#### Supplied records:
Segment Open

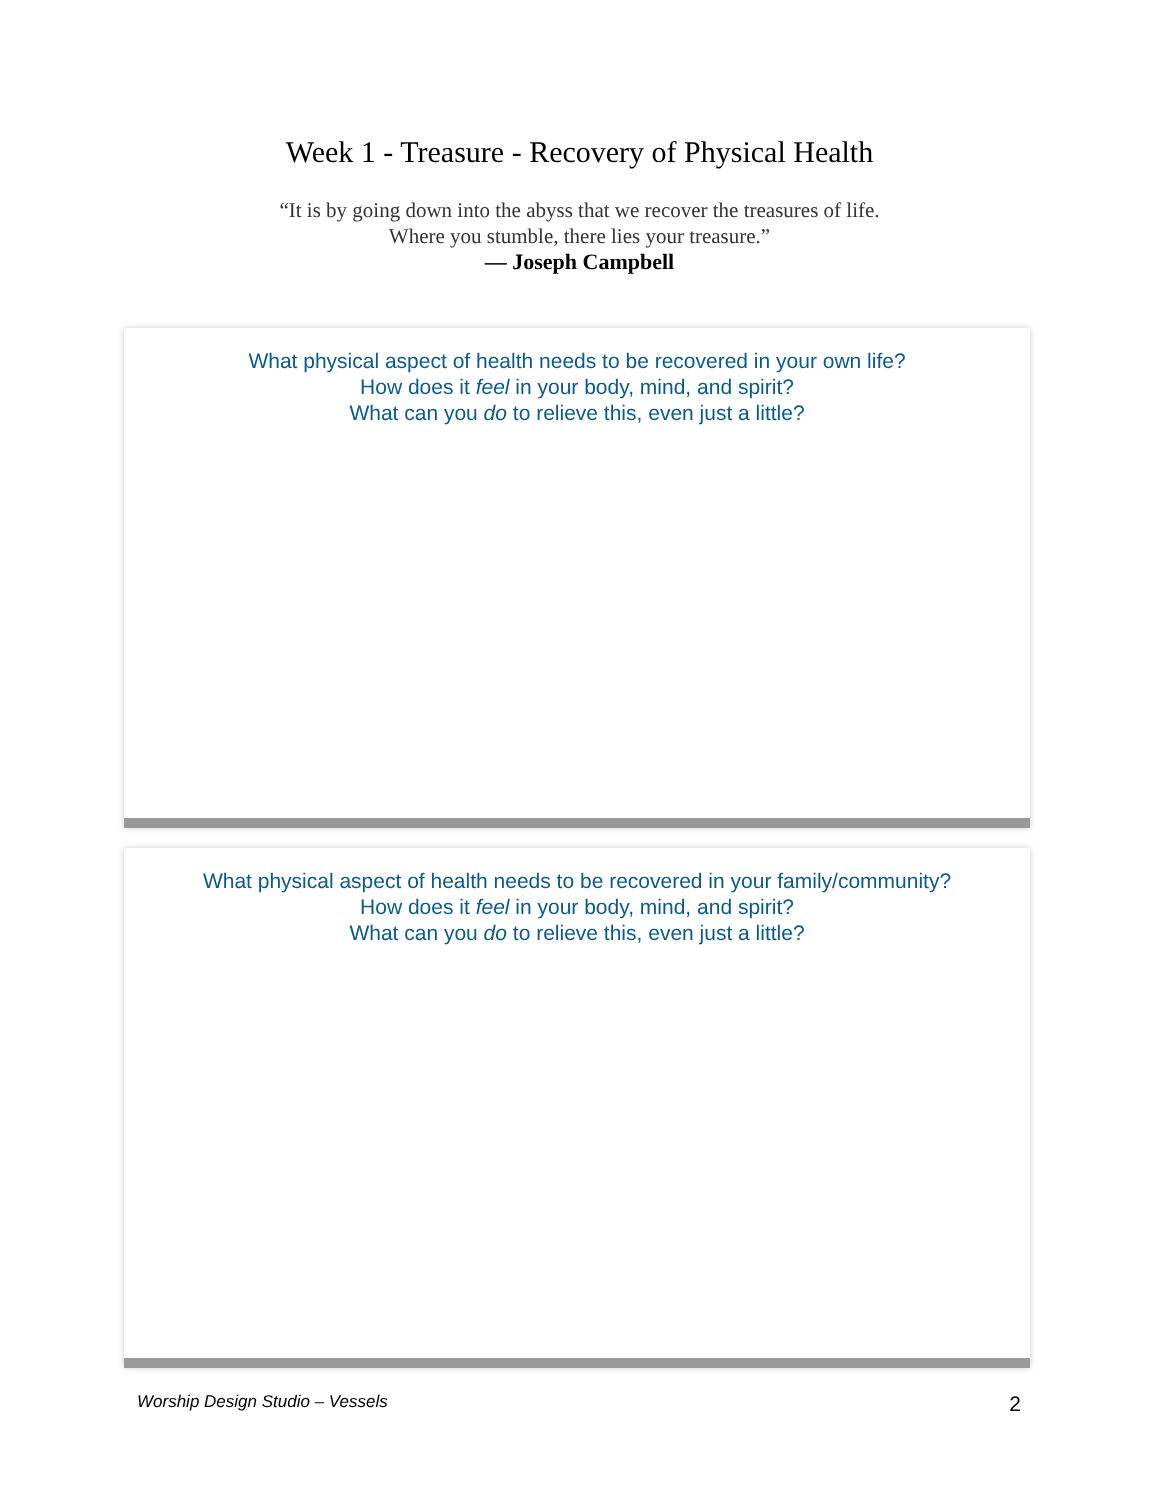Week 1 - Treasure - Recovery of Physical Health
“It is by going down into the abyss that we recover the treasures of life.
Where you stumble, there lies your treasure.”
— Joseph Campbell
What physical aspect of health needs to be recovered in your own life?
How does it feel in your body, mind, and spirit?
What can you do to relieve this, even just a little?
What physical aspect of health needs to be recovered in your family/community?
How does it feel in your body, mind, and spirit?
What can you do to relieve this, even just a little?
Worship Design Studio – Vessels 2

Segment Closed

#### To-do item:
Only a verbatim transcription of the lines from the one containing "your own life?" through the last line of the records counts as the answer.

#### Exercise result:
What physical aspect of health needs to be recovered in your own life?
How does it feel in your body, mind, and spirit?
What can you do to relieve this, even just a little?
What physical aspect of health needs to be recovered in your family/community?
How does it feel in your body, mind, and spirit?
What can you do to relieve this, even just a little?
Worship Design Studio – Vessels 2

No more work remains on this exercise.